Passage provided:

....................

Tuesday, January 23, 2007

Cheap Critic: The Fountain


The Fountain is a risky film for which to attempt a plot summary. It cuts back and forth between three stories featuring the the leading couple, Hugh Jackman and Rachel Weisz, in different (but similar) roles. One story is set 500 years in the past, one in the present and one 500 years in the future. Possible explanations for how the plot spans a thousand years are 1) reincarnation, 2) near-immortality, 3) the past and future scenes are from a book that one of the characters has written, or 4) some other new-age mumbo beyond my ability to understand or care. None of these quite seems to fill the bill so one probably needs to combine them to fully explain the plot -- which I will not attempt.

If you simply must have a plot summary I can recommend one by Ian Dalrymple. Dalrymple tries fairly hard to summarize the plot in his review, No Shiny Pennies in The Fountain, and does a fairly good job at sorting out which parts of the film are merely fiction and which parts are meta-fiction (fiction-within-a-fiction). After laboring mightily to summarize the plot he goes on to pan the film for reasons that are fairly sound although some of his critique comes from his religious perspective which not all readers of this blog will share.

....................

Exercise directions:
Please rewrite the film review starting at the words "Cheap Critic: The" and ending after "will not attempt.", putting "rebirth" in place of "reincarnation".

Stored data:
....................

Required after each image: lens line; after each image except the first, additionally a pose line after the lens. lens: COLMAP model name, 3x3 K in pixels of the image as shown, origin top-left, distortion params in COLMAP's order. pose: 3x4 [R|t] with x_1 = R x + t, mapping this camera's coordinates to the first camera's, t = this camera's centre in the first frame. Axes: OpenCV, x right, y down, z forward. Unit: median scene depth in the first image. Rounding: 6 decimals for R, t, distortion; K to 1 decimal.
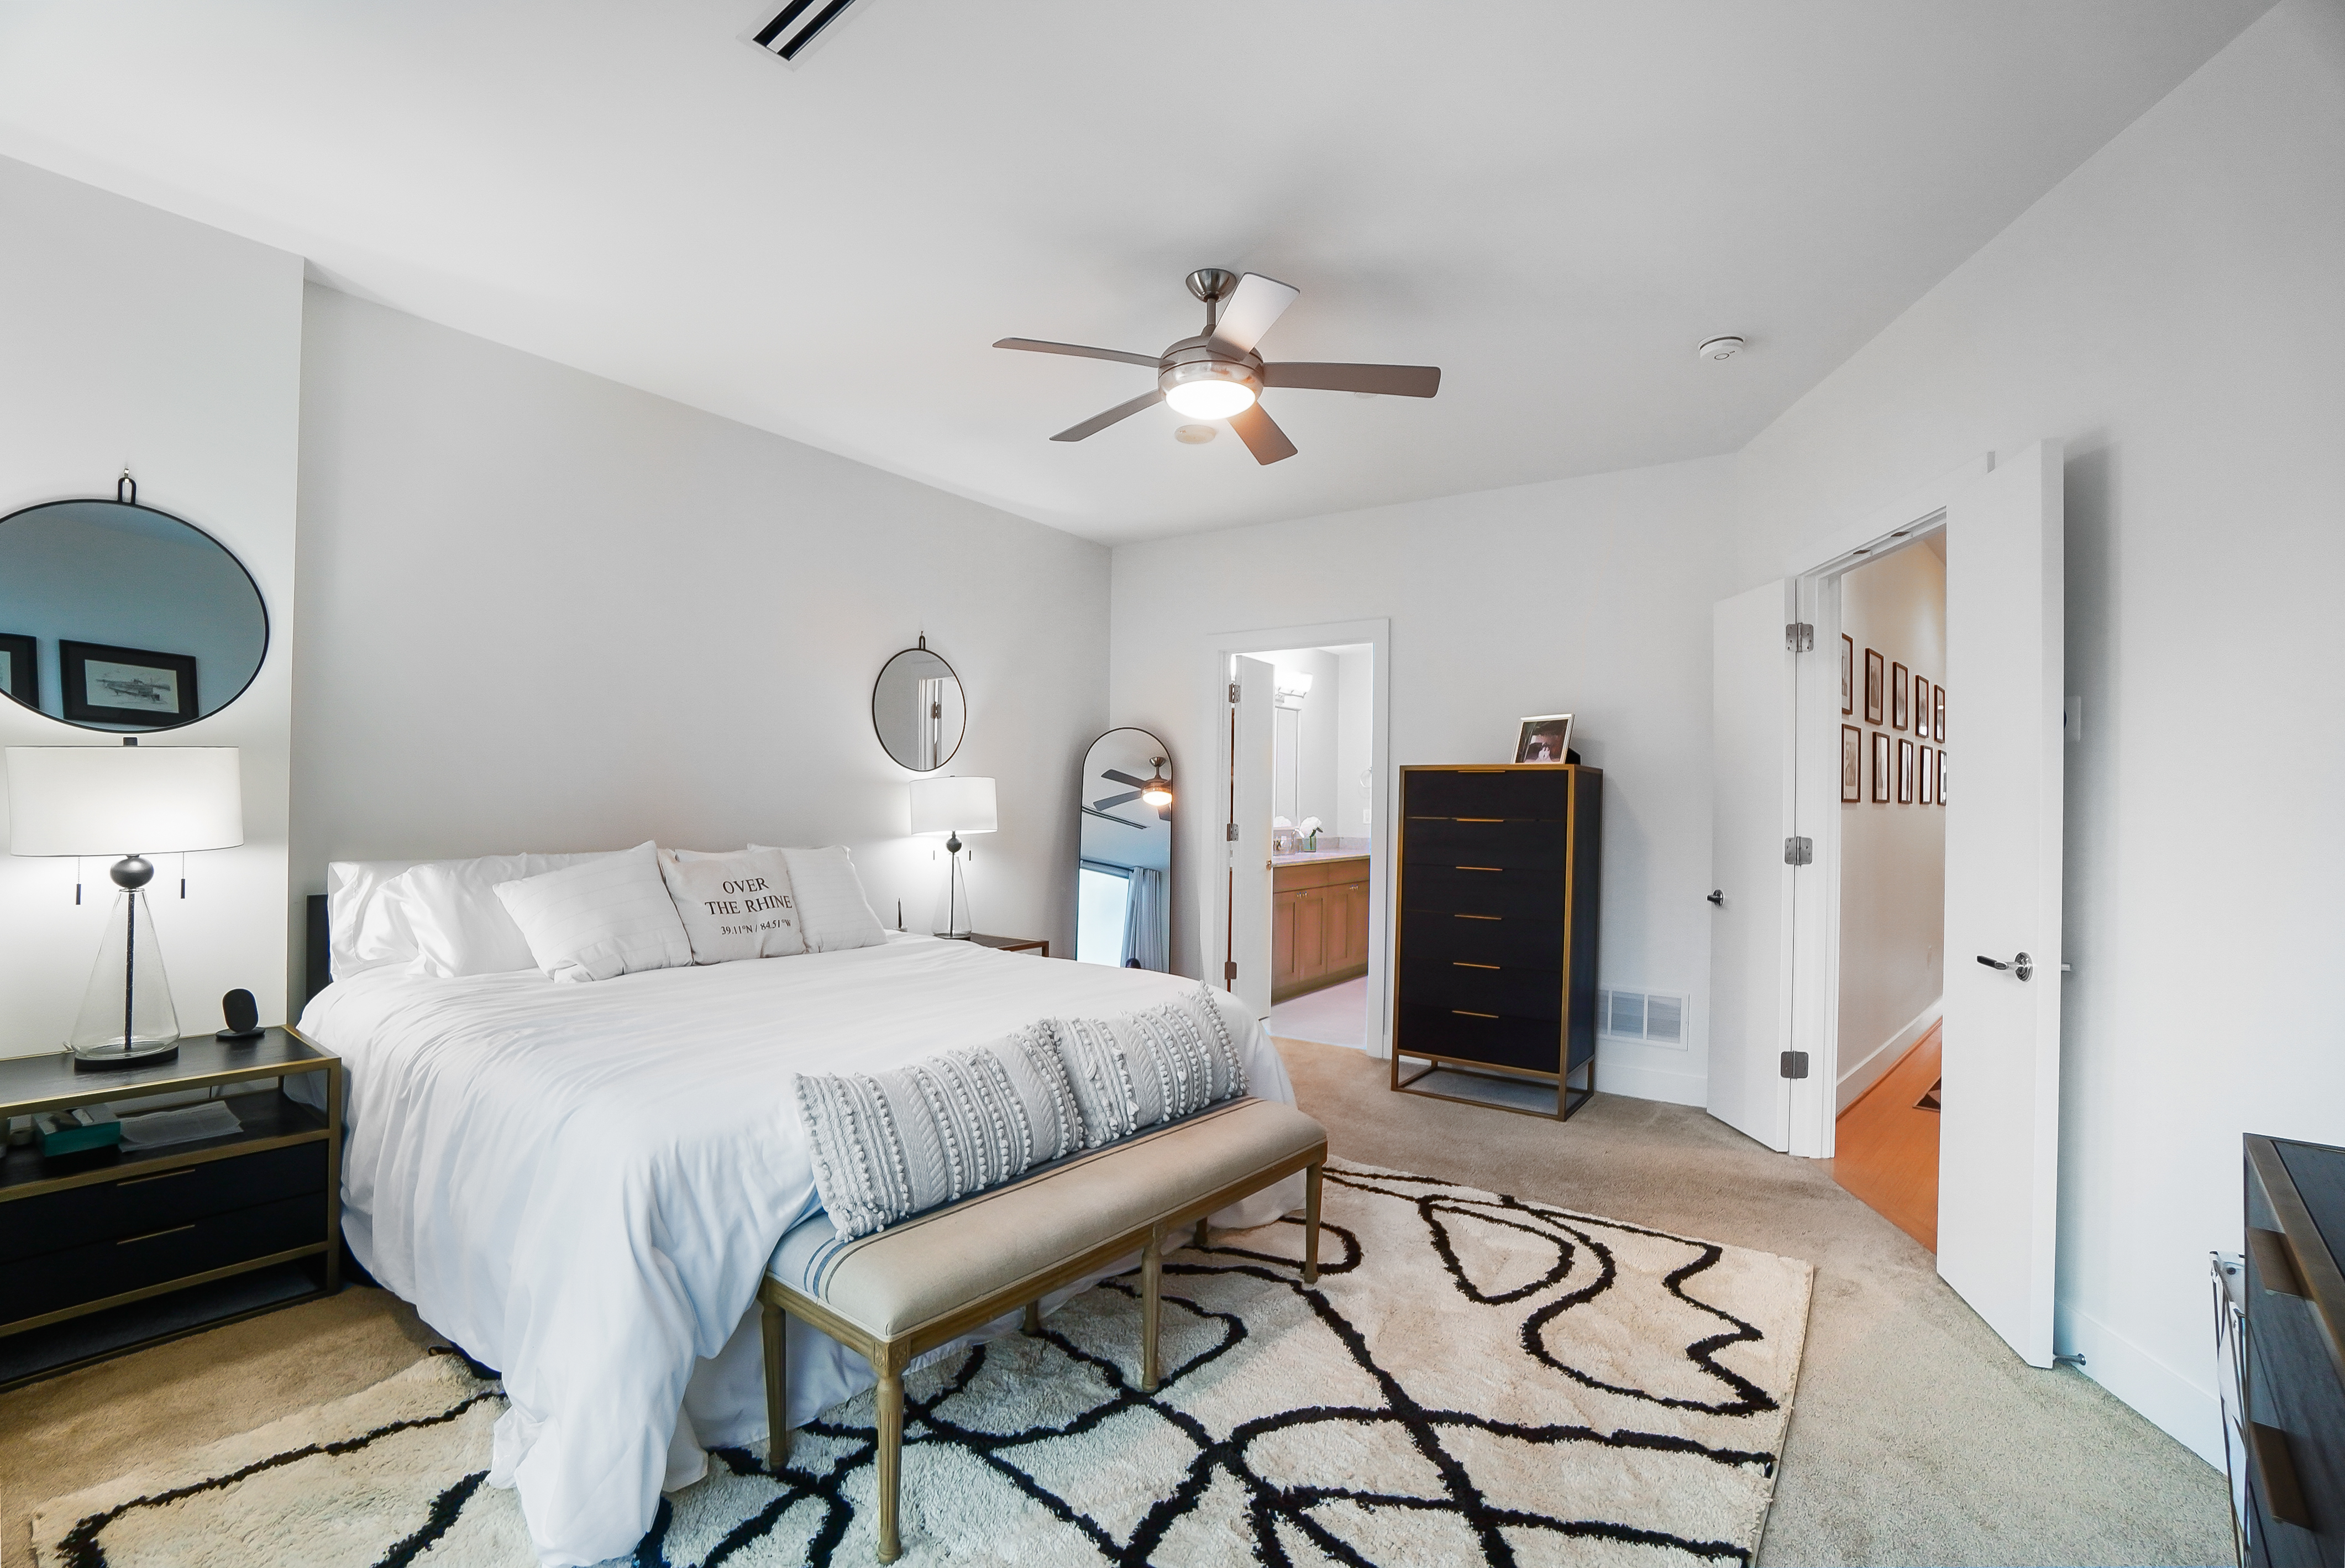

....................

Expected answer:
Cheap Critic: The Fountain


The Fountain is a risky film for which to attempt a plot summary. It cuts back and forth between three stories featuring the the leading couple, Hugh Jackman and Rachel Weisz, in different (but similar) roles. One story is set 500 years in the past, one in the present and one 500 years in the future. Possible explanations for how the plot spans a thousand years are 1) rebirth, 2) near-immortality, 3) the past and future scenes are from a book that one of the characters has written, or 4) some other new-age mumbo beyond my ability to understand or care. None of these quite seems to fill the bill so one probably needs to combine them to fully explain the plot -- which I will not attempt.